(ENTRIES SHOWN Opens)

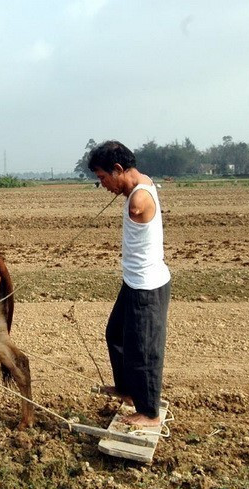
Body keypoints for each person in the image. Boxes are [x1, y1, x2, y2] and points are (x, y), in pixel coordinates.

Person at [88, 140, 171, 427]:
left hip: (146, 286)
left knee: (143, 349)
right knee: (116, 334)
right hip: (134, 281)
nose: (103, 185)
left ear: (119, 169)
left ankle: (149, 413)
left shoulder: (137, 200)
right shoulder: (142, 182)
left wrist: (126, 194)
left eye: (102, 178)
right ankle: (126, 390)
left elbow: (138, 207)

(ENTRIES SHOWN Closes)
(ENTRIES SHOWN Opens)

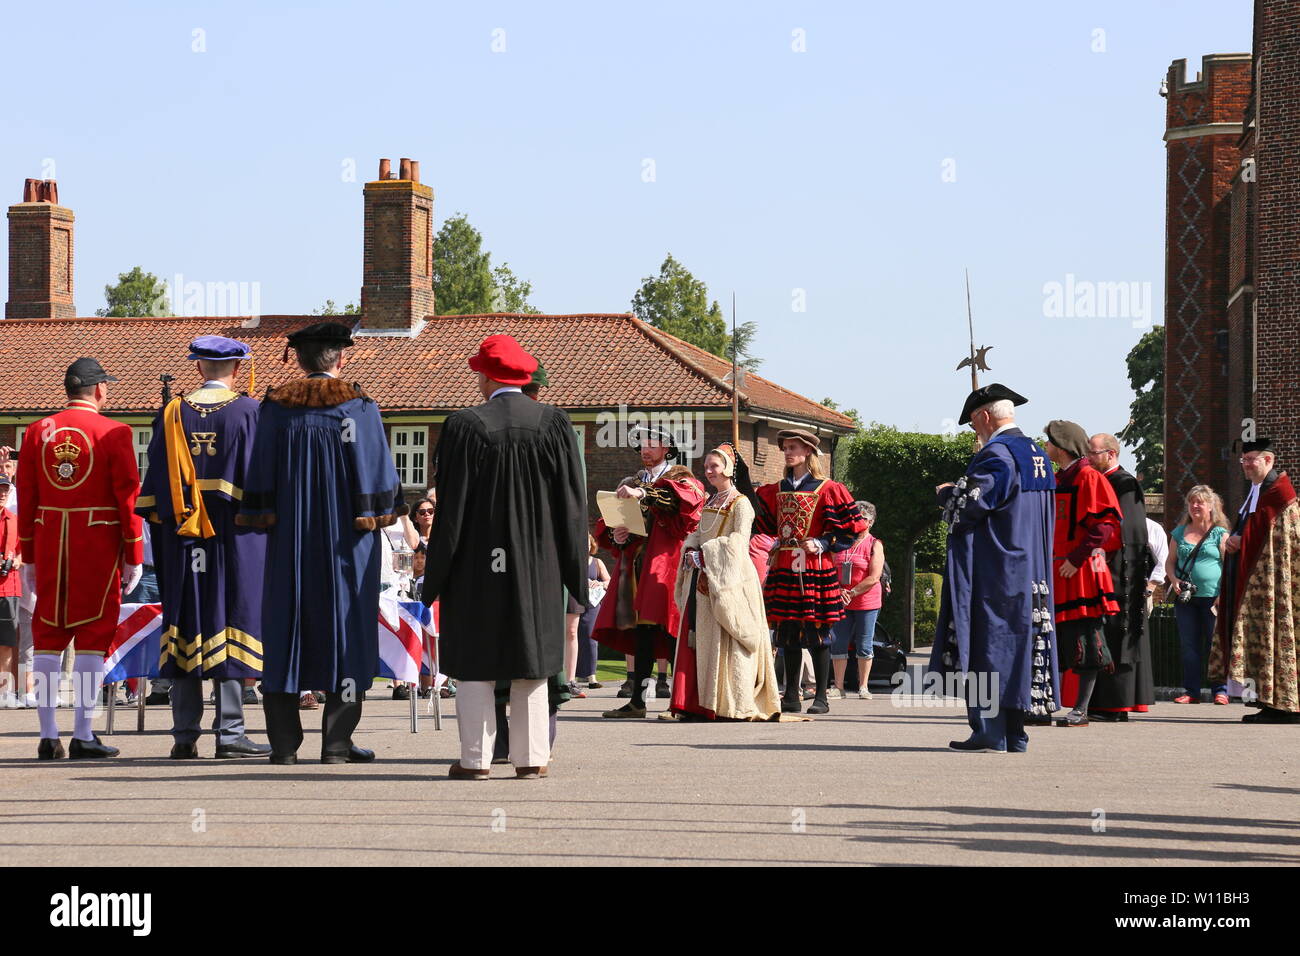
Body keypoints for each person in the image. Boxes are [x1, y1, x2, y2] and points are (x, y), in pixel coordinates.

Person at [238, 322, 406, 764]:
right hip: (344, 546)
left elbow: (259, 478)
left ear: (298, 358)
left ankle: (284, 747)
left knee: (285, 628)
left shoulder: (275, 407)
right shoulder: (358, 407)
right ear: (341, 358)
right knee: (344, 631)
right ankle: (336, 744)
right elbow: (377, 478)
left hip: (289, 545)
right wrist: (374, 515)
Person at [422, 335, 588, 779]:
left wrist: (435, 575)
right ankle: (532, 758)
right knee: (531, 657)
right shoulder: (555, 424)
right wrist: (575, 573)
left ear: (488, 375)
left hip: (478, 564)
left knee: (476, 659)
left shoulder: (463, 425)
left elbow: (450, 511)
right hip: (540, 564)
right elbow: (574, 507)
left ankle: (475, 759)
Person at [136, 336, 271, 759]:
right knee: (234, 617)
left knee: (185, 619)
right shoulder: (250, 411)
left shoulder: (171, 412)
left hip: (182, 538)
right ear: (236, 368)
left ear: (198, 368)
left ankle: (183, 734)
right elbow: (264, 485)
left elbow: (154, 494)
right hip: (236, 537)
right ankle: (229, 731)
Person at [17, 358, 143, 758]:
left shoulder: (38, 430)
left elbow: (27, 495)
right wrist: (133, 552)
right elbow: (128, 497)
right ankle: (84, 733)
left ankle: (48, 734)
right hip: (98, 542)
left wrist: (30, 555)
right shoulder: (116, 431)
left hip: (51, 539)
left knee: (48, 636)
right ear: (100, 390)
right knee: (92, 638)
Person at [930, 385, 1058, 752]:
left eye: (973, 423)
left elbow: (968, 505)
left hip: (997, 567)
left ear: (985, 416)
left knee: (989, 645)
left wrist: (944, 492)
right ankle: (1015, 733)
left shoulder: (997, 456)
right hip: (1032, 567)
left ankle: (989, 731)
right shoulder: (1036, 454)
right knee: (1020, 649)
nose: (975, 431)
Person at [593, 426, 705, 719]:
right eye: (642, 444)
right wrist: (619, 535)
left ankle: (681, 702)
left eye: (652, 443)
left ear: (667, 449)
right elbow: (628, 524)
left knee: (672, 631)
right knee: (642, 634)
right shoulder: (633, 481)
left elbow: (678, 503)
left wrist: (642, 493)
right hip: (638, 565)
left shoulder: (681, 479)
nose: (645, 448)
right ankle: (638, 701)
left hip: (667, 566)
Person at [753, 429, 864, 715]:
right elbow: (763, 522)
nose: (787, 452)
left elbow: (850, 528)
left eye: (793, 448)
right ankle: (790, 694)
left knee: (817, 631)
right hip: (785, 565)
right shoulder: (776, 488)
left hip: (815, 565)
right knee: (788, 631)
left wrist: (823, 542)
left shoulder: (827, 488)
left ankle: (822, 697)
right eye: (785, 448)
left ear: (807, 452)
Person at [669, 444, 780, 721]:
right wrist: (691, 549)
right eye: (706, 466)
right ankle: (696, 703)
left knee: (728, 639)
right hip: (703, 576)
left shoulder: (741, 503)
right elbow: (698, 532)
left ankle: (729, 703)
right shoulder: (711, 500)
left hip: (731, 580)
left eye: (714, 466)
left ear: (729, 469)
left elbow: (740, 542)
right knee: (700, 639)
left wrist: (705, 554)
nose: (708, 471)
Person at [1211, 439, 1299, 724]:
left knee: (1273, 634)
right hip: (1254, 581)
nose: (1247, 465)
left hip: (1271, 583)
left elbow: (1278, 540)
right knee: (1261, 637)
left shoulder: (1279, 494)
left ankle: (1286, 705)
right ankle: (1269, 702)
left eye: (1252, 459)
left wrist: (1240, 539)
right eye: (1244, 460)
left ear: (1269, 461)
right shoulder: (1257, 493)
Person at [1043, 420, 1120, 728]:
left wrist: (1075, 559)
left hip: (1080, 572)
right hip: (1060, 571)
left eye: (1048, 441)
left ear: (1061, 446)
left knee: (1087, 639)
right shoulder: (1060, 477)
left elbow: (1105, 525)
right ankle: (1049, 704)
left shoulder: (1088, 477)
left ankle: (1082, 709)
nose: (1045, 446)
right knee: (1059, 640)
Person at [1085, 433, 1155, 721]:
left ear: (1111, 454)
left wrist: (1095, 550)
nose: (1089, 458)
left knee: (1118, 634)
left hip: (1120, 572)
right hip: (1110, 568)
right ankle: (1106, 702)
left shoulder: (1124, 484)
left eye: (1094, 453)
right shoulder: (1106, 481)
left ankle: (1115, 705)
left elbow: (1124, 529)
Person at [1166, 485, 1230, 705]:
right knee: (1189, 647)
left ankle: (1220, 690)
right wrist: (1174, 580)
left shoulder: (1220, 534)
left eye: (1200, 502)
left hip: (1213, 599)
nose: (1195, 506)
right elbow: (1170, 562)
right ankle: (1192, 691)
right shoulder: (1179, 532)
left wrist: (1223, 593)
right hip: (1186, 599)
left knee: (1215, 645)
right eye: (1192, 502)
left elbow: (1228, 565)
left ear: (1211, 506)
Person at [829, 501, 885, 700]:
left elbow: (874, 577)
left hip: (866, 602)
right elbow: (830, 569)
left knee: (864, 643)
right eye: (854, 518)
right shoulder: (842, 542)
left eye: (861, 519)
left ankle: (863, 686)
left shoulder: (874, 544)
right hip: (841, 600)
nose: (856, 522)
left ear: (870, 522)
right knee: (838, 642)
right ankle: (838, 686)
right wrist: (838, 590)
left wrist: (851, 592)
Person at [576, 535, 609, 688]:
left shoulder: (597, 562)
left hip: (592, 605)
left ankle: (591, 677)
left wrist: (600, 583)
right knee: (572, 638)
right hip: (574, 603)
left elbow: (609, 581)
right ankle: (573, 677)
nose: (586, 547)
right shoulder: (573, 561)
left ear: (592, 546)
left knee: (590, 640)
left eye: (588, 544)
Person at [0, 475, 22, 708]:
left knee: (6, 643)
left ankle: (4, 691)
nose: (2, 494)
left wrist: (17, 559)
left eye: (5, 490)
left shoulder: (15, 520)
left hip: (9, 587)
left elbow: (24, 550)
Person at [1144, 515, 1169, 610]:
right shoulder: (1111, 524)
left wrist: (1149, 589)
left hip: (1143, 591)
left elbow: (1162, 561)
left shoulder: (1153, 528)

(ENTRIES SHOWN Closes)

From the records above, repeat exactly the lines from the one with "right wrist: (838, 590)" through the one with "left shoulder: (1153, 528)", both included.

▶ RESPONSE
right wrist: (838, 590)
left wrist: (851, 592)
Person at [576, 535, 609, 688]:
left shoulder: (597, 562)
left hip: (592, 605)
left ankle: (591, 677)
left wrist: (600, 583)
right knee: (572, 638)
right hip: (574, 603)
left elbow: (609, 581)
right ankle: (573, 677)
nose: (586, 547)
right shoulder: (573, 561)
left ear: (592, 546)
left knee: (590, 640)
left eye: (588, 544)
Person at [0, 475, 22, 708]:
left knee: (6, 643)
left ankle: (4, 691)
nose: (2, 494)
left wrist: (17, 559)
left eye: (5, 490)
left shoulder: (15, 520)
left hip: (9, 587)
left elbow: (24, 550)
Person at [1144, 515, 1169, 610]:
right shoulder: (1111, 524)
left wrist: (1149, 589)
left hip: (1143, 591)
left elbow: (1162, 561)
left shoulder: (1153, 528)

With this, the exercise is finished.